- [Required action]
Scan the entries below for the string "turned" and copy every line where it turns up.

- [Supplied records]
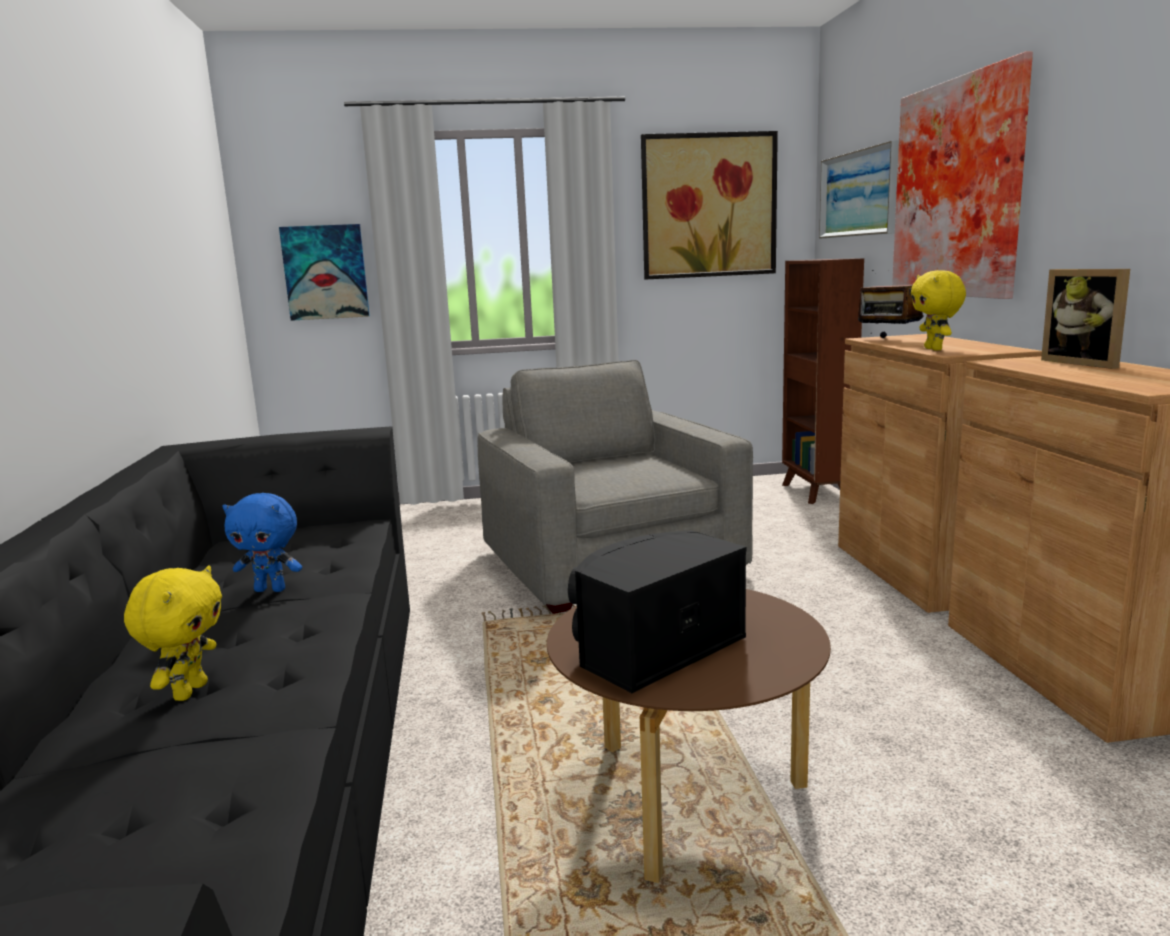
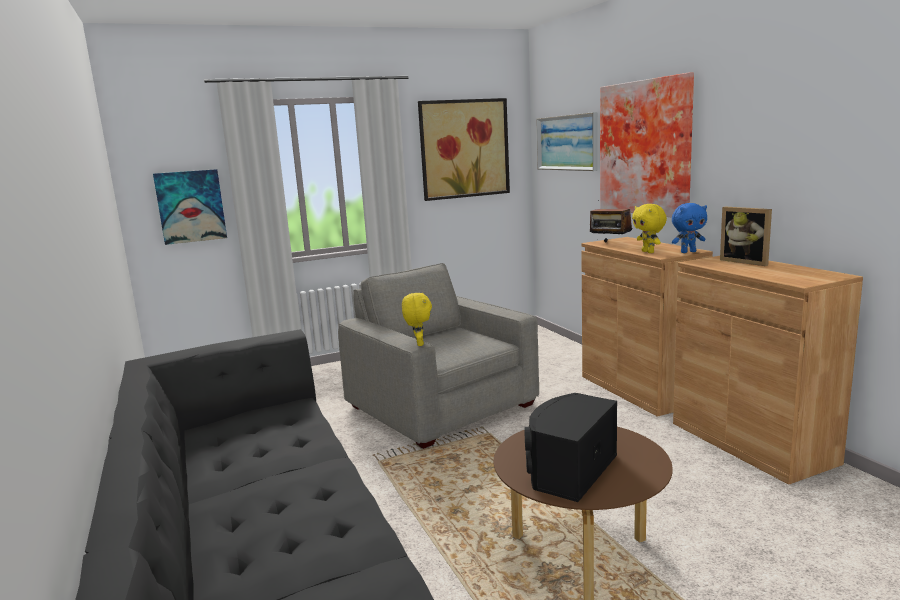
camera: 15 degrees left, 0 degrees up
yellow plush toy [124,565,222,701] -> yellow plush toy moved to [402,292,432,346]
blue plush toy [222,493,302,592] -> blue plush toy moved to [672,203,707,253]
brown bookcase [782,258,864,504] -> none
...
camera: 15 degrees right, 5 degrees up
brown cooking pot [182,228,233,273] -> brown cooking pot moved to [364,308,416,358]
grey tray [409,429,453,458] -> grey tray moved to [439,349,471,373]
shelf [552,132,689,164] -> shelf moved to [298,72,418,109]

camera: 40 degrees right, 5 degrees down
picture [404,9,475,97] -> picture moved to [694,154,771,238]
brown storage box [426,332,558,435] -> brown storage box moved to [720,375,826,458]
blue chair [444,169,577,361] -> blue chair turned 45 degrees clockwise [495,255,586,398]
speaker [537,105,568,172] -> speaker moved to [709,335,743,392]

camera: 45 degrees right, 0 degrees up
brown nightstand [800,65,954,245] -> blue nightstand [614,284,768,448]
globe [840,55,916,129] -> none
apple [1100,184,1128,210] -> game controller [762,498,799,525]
...
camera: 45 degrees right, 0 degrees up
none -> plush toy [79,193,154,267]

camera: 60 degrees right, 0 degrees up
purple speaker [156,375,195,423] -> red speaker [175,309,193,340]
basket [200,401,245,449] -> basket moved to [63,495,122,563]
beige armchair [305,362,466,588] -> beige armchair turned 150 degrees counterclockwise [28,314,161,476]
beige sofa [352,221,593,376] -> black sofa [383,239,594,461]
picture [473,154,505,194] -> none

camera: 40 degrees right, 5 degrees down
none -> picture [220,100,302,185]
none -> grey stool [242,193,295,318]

- [Response to this task]
blue chair [444,169,577,361] -> blue chair turned 45 degrees clockwise [495,255,586,398]
beige armchair [305,362,466,588] -> beige armchair turned 150 degrees counterclockwise [28,314,161,476]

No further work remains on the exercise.